Stored items:
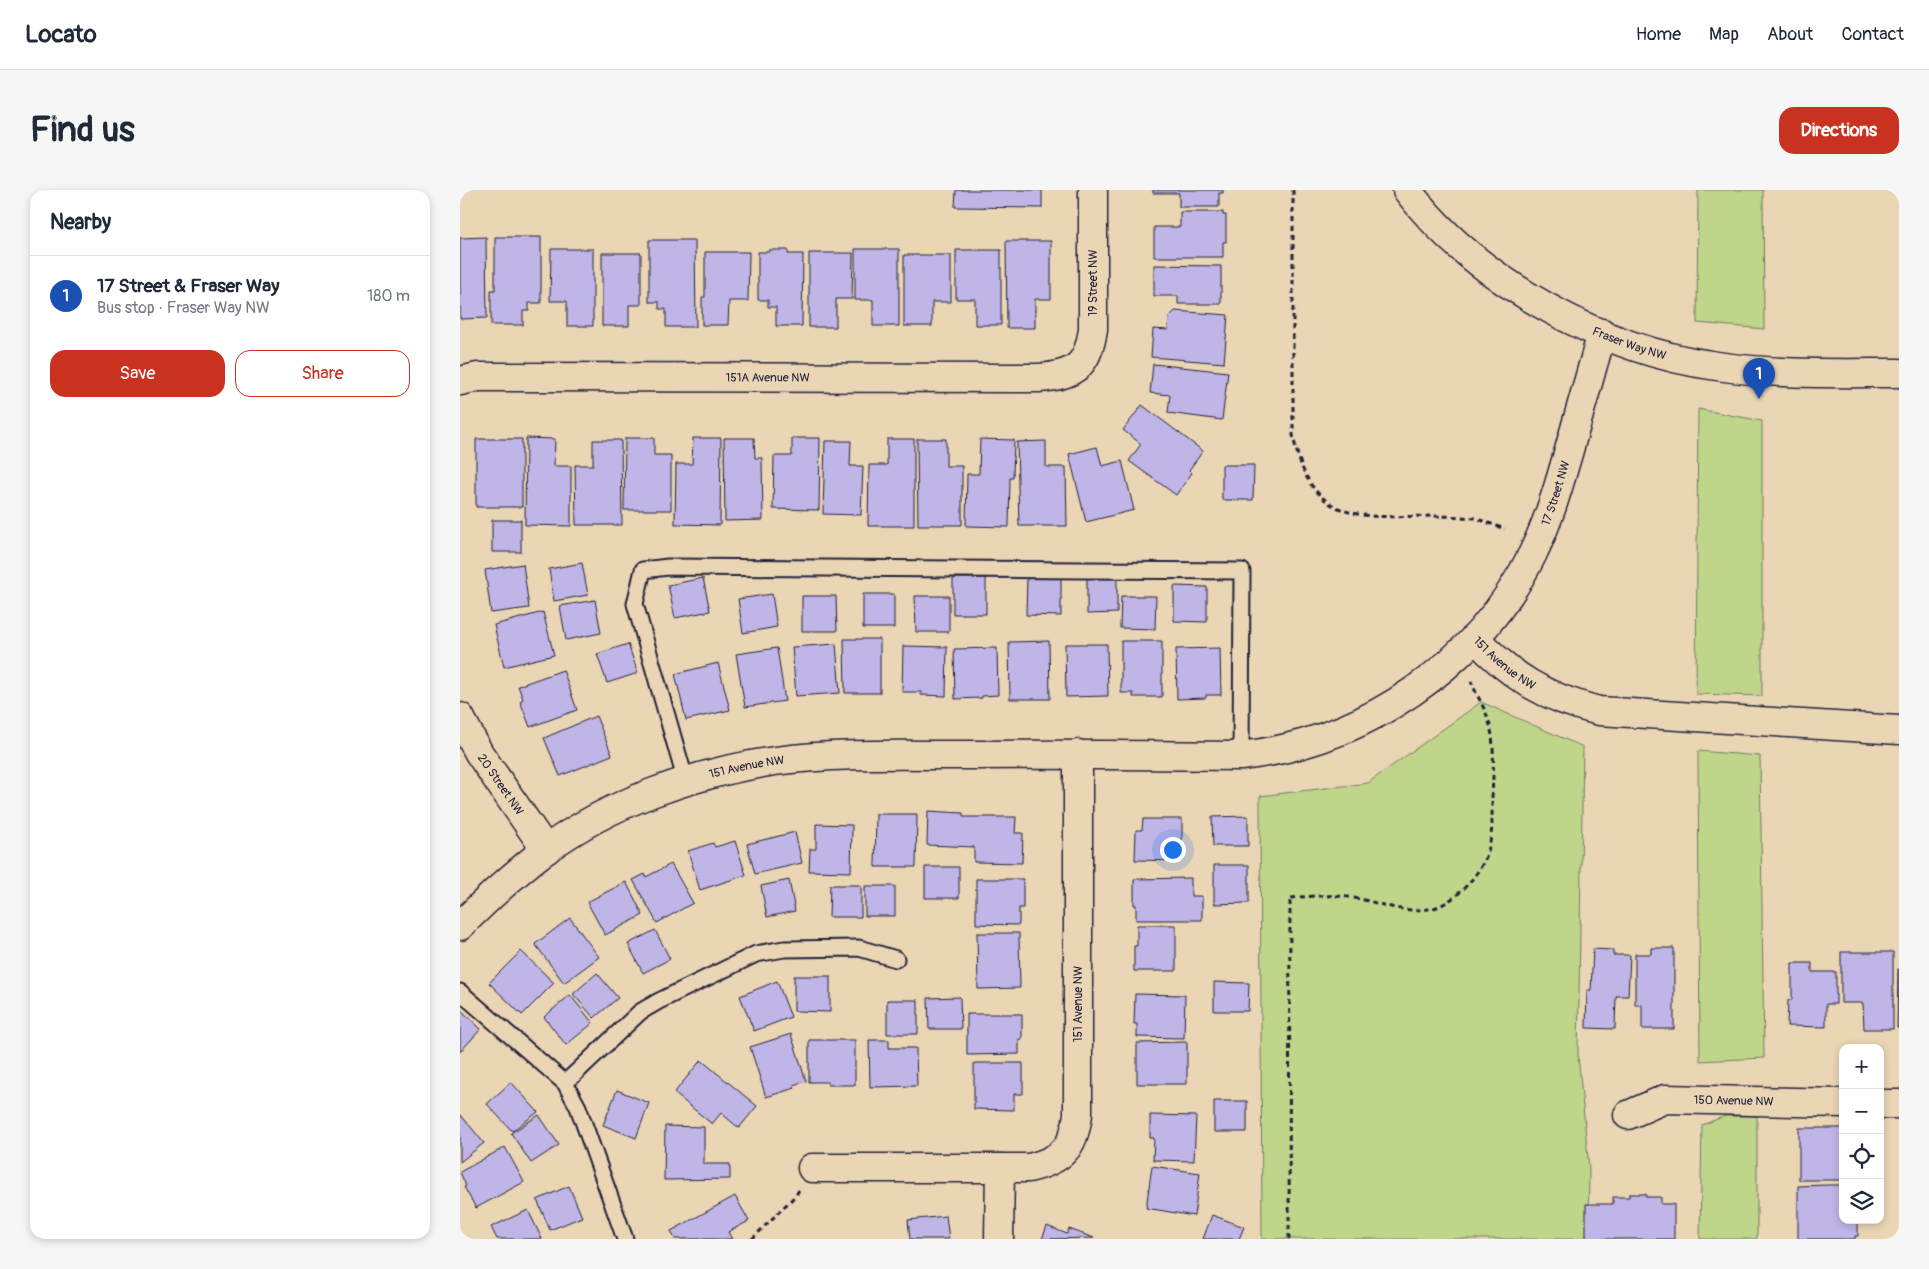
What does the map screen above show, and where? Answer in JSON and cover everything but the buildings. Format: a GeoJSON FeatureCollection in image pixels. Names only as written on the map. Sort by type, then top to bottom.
{"type":"FeatureCollection","features":[{"type":"Feature","properties":{"kind":"street","name":"19 Street NW"},"geometry":{"type":"LineString","coordinates":[[1074,370],[1085,357],[1091,344],[1093,329],[1094,190]]}},
{"type":"Feature","properties":{"kind":"street","name":"Fraser Way NW"},"geometry":{"type":"LineString","coordinates":[[1407,190],[1444,231],[1484,267],[1525,294],[1566,317],[1602,334],[1646,350],[1716,366],[1790,373],[1899,373]]}},
{"type":"Feature","properties":{"kind":"street","name":"17 Street NW"},"geometry":{"type":"LineString","coordinates":[[1475,638],[1501,607],[1534,552],[1555,499],[1602,334]]}},
{"type":"Feature","properties":{"kind":"street","name":"151A Avenue NW"},"geometry":{"type":"LineString","coordinates":[[460,381],[478,378],[1040,378],[1058,377],[1074,370]]}},
{"type":"Feature","properties":{"kind":"street","name":"151 Avenue NW"},"geometry":{"type":"LineString","coordinates":[[460,926],[509,879],[546,850],[584,825],[619,807],[686,782],[774,762],[856,755],[1078,754],[1241,756],[1266,753],[1292,747],[1362,721],[1398,702],[1426,683],[1475,638],[1504,667],[1527,683],[1576,706],[1599,711],[1899,730]]}},
{"type":"Feature","properties":{"kind":"street","name":"20 Street NW"},"geometry":{"type":"LineString","coordinates":[[460,717],[479,754],[546,850]]}},
{"type":"Feature","properties":{"kind":"street","name":"151 Avenue NW"},"geometry":{"type":"LineString","coordinates":[[812,1168],[1028,1168],[1046,1164],[1061,1156],[1071,1143],[1076,1129],[1078,1114],[1078,754]]}},
{"type":"Feature","properties":{"kind":"street","name":"150 Avenue NW"},"geometry":{"type":"LineString","coordinates":[[1628,1115],[1665,1099],[1839,1103]]}},
{"type":"Feature","properties":{"kind":"street"},"geometry":{"type":"LineString","coordinates":[[1884,1104],[1899,1104]]}},
{"type":"Feature","properties":{"kind":"street"},"geometry":{"type":"LineString","coordinates":[[999,1239],[1000,1168]]}},
{"type":"Feature","properties":{"kind":"lane"},"geometry":{"type":"LineString","coordinates":[[686,782],[635,604],[644,570],[668,567],[1242,571],[1241,756]]}},
{"type":"Feature","properties":{"kind":"lane"},"geometry":{"type":"LineString","coordinates":[[565,1083],[640,1012],[756,954],[784,949],[859,948],[896,960]]}},
{"type":"Feature","properties":{"kind":"lane"},"geometry":{"type":"LineString","coordinates":[[460,992],[565,1083],[578,1107],[625,1239]]}},
{"type":"Feature","properties":{"kind":"path"},"geometry":{"type":"LineString","coordinates":[[1293,190],[1293,435],[1300,464],[1308,480],[1331,504],[1363,516],[1475,518],[1505,529]]}},
{"type":"Feature","properties":{"kind":"path"},"geometry":{"type":"LineString","coordinates":[[1289,1239],[1290,898],[1341,896],[1356,898],[1392,909],[1431,909],[1462,890],[1480,869],[1488,851],[1491,831],[1494,747],[1488,718],[1471,681]]}},
{"type":"Feature","properties":{"kind":"path"},"geometry":{"type":"LineString","coordinates":[[752,1239],[796,1195],[812,1168]]}},
{"type":"Feature","properties":{"kind":"green space"},"geometry":{"type":"Polygon","coordinates":[[[1698,190],[1763,190],[1764,329],[1697,323],[1698,190]]]}},
{"type":"Feature","properties":{"kind":"green space"},"geometry":{"type":"Polygon","coordinates":[[[1698,409],[1762,421],[1762,696],[1696,694],[1698,409]]]}},
{"type":"Feature","properties":{"kind":"green space"},"geometry":{"type":"Polygon","coordinates":[[[1481,702],[1583,747],[1578,1055],[1589,1168],[1588,1239],[1262,1239],[1260,796],[1368,783],[1481,702]]]}},
{"type":"Feature","properties":{"kind":"green space"},"geometry":{"type":"Polygon","coordinates":[[[1698,751],[1760,756],[1764,1058],[1700,1061],[1698,751]]]}},
{"type":"Feature","properties":{"kind":"green space"},"geometry":{"type":"Polygon","coordinates":[[[1725,1116],[1757,1116],[1757,1239],[1700,1239],[1702,1125],[1725,1116]]]}},
{"type":"Feature","properties":{"kind":"place","name":"17 Street & Fraser Way"},"geometry":{"type":"Point","coordinates":[1759,399]}}]}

> _WHAT TO PRODUCE_: The answer must be an exact copy of the records, with no pictures in it.

> _EXERCISE RESULT_:
What does the map screen above show, and where? Answer in JSON and cover everything but the buildings. Format: a GeoJSON FeatureCollection in image pixels. Names only as written on the map. Sort by type, then top to bottom.
{"type":"FeatureCollection","features":[{"type":"Feature","properties":{"kind":"street","name":"19 Street NW"},"geometry":{"type":"LineString","coordinates":[[1074,370],[1085,357],[1091,344],[1093,329],[1094,190]]}},
{"type":"Feature","properties":{"kind":"street","name":"Fraser Way NW"},"geometry":{"type":"LineString","coordinates":[[1407,190],[1444,231],[1484,267],[1525,294],[1566,317],[1602,334],[1646,350],[1716,366],[1790,373],[1899,373]]}},
{"type":"Feature","properties":{"kind":"street","name":"17 Street NW"},"geometry":{"type":"LineString","coordinates":[[1475,638],[1501,607],[1534,552],[1555,499],[1602,334]]}},
{"type":"Feature","properties":{"kind":"street","name":"151A Avenue NW"},"geometry":{"type":"LineString","coordinates":[[460,381],[478,378],[1040,378],[1058,377],[1074,370]]}},
{"type":"Feature","properties":{"kind":"street","name":"151 Avenue NW"},"geometry":{"type":"LineString","coordinates":[[460,926],[509,879],[546,850],[584,825],[619,807],[686,782],[774,762],[856,755],[1078,754],[1241,756],[1266,753],[1292,747],[1362,721],[1398,702],[1426,683],[1475,638],[1504,667],[1527,683],[1576,706],[1599,711],[1899,730]]}},
{"type":"Feature","properties":{"kind":"street","name":"20 Street NW"},"geometry":{"type":"LineString","coordinates":[[460,717],[479,754],[546,850]]}},
{"type":"Feature","properties":{"kind":"street","name":"151 Avenue NW"},"geometry":{"type":"LineString","coordinates":[[812,1168],[1028,1168],[1046,1164],[1061,1156],[1071,1143],[1076,1129],[1078,1114],[1078,754]]}},
{"type":"Feature","properties":{"kind":"street","name":"150 Avenue NW"},"geometry":{"type":"LineString","coordinates":[[1628,1115],[1665,1099],[1839,1103]]}},
{"type":"Feature","properties":{"kind":"street"},"geometry":{"type":"LineString","coordinates":[[1884,1104],[1899,1104]]}},
{"type":"Feature","properties":{"kind":"street"},"geometry":{"type":"LineString","coordinates":[[999,1239],[1000,1168]]}},
{"type":"Feature","properties":{"kind":"lane"},"geometry":{"type":"LineString","coordinates":[[686,782],[635,604],[644,570],[668,567],[1242,571],[1241,756]]}},
{"type":"Feature","properties":{"kind":"lane"},"geometry":{"type":"LineString","coordinates":[[565,1083],[640,1012],[756,954],[784,949],[859,948],[896,960]]}},
{"type":"Feature","properties":{"kind":"lane"},"geometry":{"type":"LineString","coordinates":[[460,992],[565,1083],[578,1107],[625,1239]]}},
{"type":"Feature","properties":{"kind":"path"},"geometry":{"type":"LineString","coordinates":[[1293,190],[1293,435],[1300,464],[1308,480],[1331,504],[1363,516],[1475,518],[1505,529]]}},
{"type":"Feature","properties":{"kind":"path"},"geometry":{"type":"LineString","coordinates":[[1289,1239],[1290,898],[1341,896],[1356,898],[1392,909],[1431,909],[1462,890],[1480,869],[1488,851],[1491,831],[1494,747],[1488,718],[1471,681]]}},
{"type":"Feature","properties":{"kind":"path"},"geometry":{"type":"LineString","coordinates":[[752,1239],[796,1195],[812,1168]]}},
{"type":"Feature","properties":{"kind":"green space"},"geometry":{"type":"Polygon","coordinates":[[[1698,190],[1763,190],[1764,329],[1697,323],[1698,190]]]}},
{"type":"Feature","properties":{"kind":"green space"},"geometry":{"type":"Polygon","coordinates":[[[1698,409],[1762,421],[1762,696],[1696,694],[1698,409]]]}},
{"type":"Feature","properties":{"kind":"green space"},"geometry":{"type":"Polygon","coordinates":[[[1481,702],[1583,747],[1578,1055],[1589,1168],[1588,1239],[1262,1239],[1260,796],[1368,783],[1481,702]]]}},
{"type":"Feature","properties":{"kind":"green space"},"geometry":{"type":"Polygon","coordinates":[[[1698,751],[1760,756],[1764,1058],[1700,1061],[1698,751]]]}},
{"type":"Feature","properties":{"kind":"green space"},"geometry":{"type":"Polygon","coordinates":[[[1725,1116],[1757,1116],[1757,1239],[1700,1239],[1702,1125],[1725,1116]]]}},
{"type":"Feature","properties":{"kind":"place","name":"17 Street & Fraser Way"},"geometry":{"type":"Point","coordinates":[1759,399]}}]}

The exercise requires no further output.